SELECTED PASSAGE ->
In this notebook we have the functions used for the building of the technical and embedding layers respectively

We made use of the following 7 indicators for the technical layer:
1. Stochastic %K
2. William’s %R
3. Stochastic %D
4. A/D Oscillator
5. Momentum
6. Disparity
7. Rate of Change

As inspired by Combining News and Technical Indicators in Daily Stock Price Trends Prediction.

In [None]:
import pandas as pd
import numpy as np
import yfinance as yf
from datetime import datetime, timedelta

def calculate_technical_indicator(start_date,end_date):
    lookback = 3
    start_date_lookback = (datetime.strptime(start_date, "%Y-%m-%d") - timedelta(days=lookback))
    technical_layer = yf.download("^GSPC", start=start_date_lookback, end=end_date, interval="1d")
   
    # 1. Stochastic %K
    low_min = technical_layer['Low'].rolling(window=lookback).min()
    high_max = technical_layer['High'].rolling(window=lookback).max()
    technical_layer['Stochastic_%K'] = 100 * ((technical_layer['Close'] - low_min) / (high_max - low_min))

    # 2. Williams %R
    technical_layer["Williams_%R"] = -100 * ((high_max - technical_layer['Close']) / (high_max - low_min))

    # 3. Stochastic %D 
    technical_layer['Stochastic_%D'] = technical_layer['Stochastic_%K'].rolling(window=lookback-1).mean()

    # 4. A/D Oscillator (Accumulation/Distribution Line)

ENTRIES ->
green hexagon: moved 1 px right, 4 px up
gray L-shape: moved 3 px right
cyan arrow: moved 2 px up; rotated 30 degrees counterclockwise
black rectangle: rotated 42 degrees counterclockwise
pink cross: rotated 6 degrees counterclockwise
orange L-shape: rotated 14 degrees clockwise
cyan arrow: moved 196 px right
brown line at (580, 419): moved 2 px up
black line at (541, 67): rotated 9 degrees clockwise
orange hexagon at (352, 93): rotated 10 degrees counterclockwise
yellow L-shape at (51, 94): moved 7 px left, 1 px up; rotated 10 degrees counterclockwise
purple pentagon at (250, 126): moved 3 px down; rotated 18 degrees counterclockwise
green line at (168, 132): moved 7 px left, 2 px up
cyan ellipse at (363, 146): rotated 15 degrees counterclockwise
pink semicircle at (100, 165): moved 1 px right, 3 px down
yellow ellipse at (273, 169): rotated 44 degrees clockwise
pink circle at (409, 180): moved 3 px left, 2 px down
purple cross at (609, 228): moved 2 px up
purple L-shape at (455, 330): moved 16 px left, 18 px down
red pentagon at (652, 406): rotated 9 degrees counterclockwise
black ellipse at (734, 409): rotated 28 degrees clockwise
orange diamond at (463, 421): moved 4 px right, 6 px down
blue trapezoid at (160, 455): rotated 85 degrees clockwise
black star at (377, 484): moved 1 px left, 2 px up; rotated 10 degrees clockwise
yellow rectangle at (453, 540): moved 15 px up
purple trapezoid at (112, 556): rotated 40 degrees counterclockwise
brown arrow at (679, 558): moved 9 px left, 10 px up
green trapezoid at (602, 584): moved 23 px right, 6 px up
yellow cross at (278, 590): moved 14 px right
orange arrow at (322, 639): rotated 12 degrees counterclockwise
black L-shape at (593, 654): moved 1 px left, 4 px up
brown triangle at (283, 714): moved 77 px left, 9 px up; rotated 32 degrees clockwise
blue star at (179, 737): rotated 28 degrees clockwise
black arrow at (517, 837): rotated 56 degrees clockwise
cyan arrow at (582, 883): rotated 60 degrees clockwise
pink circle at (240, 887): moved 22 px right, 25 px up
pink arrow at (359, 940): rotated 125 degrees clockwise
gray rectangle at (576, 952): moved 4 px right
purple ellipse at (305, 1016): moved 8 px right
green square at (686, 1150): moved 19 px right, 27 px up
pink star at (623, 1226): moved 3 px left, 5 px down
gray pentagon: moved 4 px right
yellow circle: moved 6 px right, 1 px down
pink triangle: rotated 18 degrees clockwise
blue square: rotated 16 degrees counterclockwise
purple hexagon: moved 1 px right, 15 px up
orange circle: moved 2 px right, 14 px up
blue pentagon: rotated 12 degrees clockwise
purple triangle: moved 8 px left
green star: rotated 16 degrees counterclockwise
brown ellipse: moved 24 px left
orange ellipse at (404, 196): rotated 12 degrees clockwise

WHAT YOU WILL DO ->
(a) Summarize the indicator notebook in two sentences.
(b) Rewrite everything in the indicator notebook from "technical_layer['Stochastic_%K'] = 100" down to "Oscillator (Accumulation/Distribution Line)", swapping "low_min" for "lowest_low" wherever it occurs.
The material stands apart from the notebook text.

THE RESPONSES ->
(a) The notebook contains the functions for building a technical layer and an embedding layer, and the technical layer uses seven indicators inspired by Combining News and Technical Indicators in Daily Stock Price Trends Prediction. Its code downloads daily "^GSPC" data with a three-day lookback and computes Stochastic %K, Williams %R and Stochastic %D from the low, high and close values.

(b)
technical_layer['Stochastic_%K'] = 100 * ((technical_layer['Close'] - lowest_low) / (high_max - lowest_low))

    # 2. Williams %R
    technical_layer["Williams_%R"] = -100 * ((high_max - technical_layer['Close']) / (high_max - lowest_low))

    # 3. Stochastic %D 
    technical_layer['Stochastic_%D'] = technical_layer['Stochastic_%K'].rolling(window=lookback-1).mean()

    # 4. A/D Oscillator (Accumulation/Distribution Line)